И бросился к этажерке, прежде чем за Валерой закрылась
дверь.
Он перебрал все, что там стояло. Посмотрел в ящиках стола. В
сейфе, что было вовсе уж глупостью. Зачем-то заглянул под стол. И – ничего…
Стараясь не спешить, он вышел из кабинета и направился
прямым ходом в девятую палату, не обращая внимания на обычное нытье жаждавших
выписки постояльцев.
Четвертая койка, та, что у окна, и в самом деле была пуста,
почти безукоризненно застлана убогим казенным бельишком. Доктор Терехов
огляделся, и в голове у него промелькнуло, что, пожалуй, честнее было бы
добавить: затравленно огляделся.
Спрашивать трех имевшихся в наличии обитателей девятой
палаты было бы бессмысленно.
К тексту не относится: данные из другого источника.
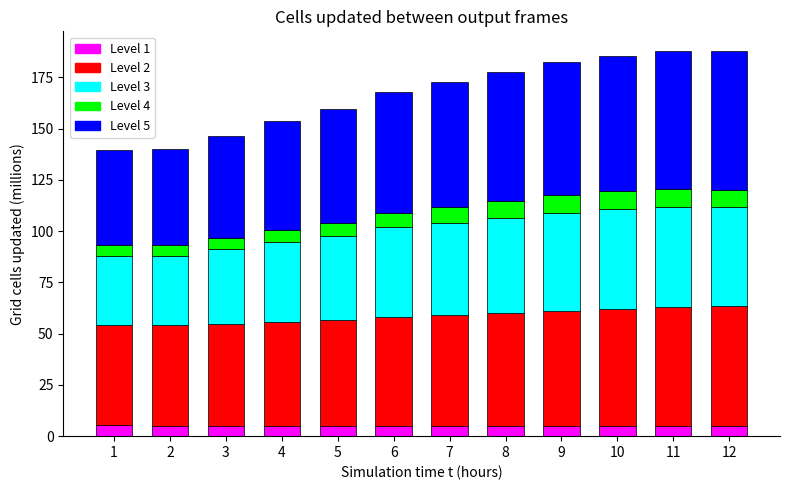

What is the total value across all series at 4?

153.5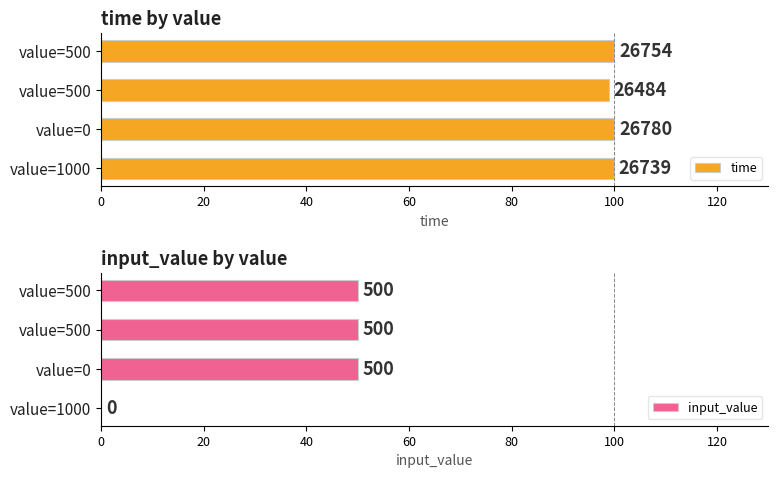

How many series are shown in this chart?

2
Чубайс, в миру – Затоцкий, ничего не видел вокруг,
кроме своего любимого выключателя, а все прочее и всех прочих, очень похоже,
считал лишь докучной иллюзией, Терехова в том числе. Булахович, допившийся до
чертиков интеллигент, все еще спал под воздействием лошадиной дозы
соответствующих препаратов, поскольку был доставлен только вчера вечером. Коля
Еремин, восседавший на постели в обычной своей позе третий час подряд, погружен
в очередной приступ кататонии, отрешенный от всего сущего. Все трое – неопасны
и безобидны, но ответа у них не доискаться…
«Только спокойно, – сказал себе доктор Терехов, гася
рвавшуюся из глубин подсознания слепую панику. – Только спокойно, ничего
страшного, нужно проверить все до конца…»
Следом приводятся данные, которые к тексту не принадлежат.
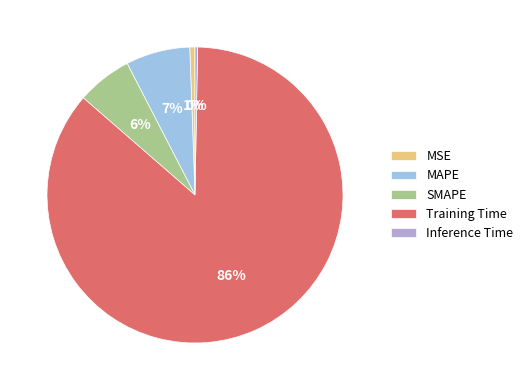

Is it true that SMAPE is 6% of the pie?

True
Отделение психушки – отнюдь не то место, где мужик ростом
под метр восемьдесят может где-то спрятаться, вовсе даже наоборот, тут все так
и распланировано, что фиг спрячешься… Коридор… шестая палата… восьмая… туалет…
комната, где общаются с родственниками… процедурная… под первым пришедшим в
голову предлогом заглянуть на всяких случай в запертый снаружи изолятор…
И нету, нету его нигде!
«Спокойно, – повторял себе доктор Терехов снова и
снова. – Спокойно, не все еще использовано…»
«Социализм – это учет», – изрек когда-то товарищ Ленин.
«А психиатрия – тем более», – может дополнить
гениальную мысль вождя мирового пролетариата любой психиатр.
Вот именно, учет и еще раз учет, нужно только знать, где
искать.
Однако все четыре стратегических направления, будучи
проверены за четверть часа, принесли лишь полный провал. История болезни
исчезла из тереховского кабинета – это раз. В регистрационном журнале, куда
непременно вносят каждого поступающего, не обнаружилось никакого Кирьянова
К. С. – это два. В медкабинете, где хранятся данные обязательных
анализов, та же история – это три. В процедурной опять-таки ни единой записи,
имевшей бы отношение к Кирьянову К. С. – это четыре. Все. Финиш,
больше искать негде. Кого еще можно расспросить? Заведующего отделением? Вторую
неделю в отпуске. Сестер из процедурной? Для них все больные давным-давно
слились в одну-единственную голую задницу; предпенсионного возраста сестрички,
всю жизнь здесь пашут и оттого не держат в памяти ни имен, ни лиц. Других
больных? Не смешите…
Вернувшись в свой кабинет, доктор Терехов упал на хлипкий
стул, закурил вопреки всем нынешним новшествам, строгим предписаниям. И,
напрягши профессиональные качества, попытался трезво разобраться в свеженьких
сюрпризах, в окружающем мире, в себе самом.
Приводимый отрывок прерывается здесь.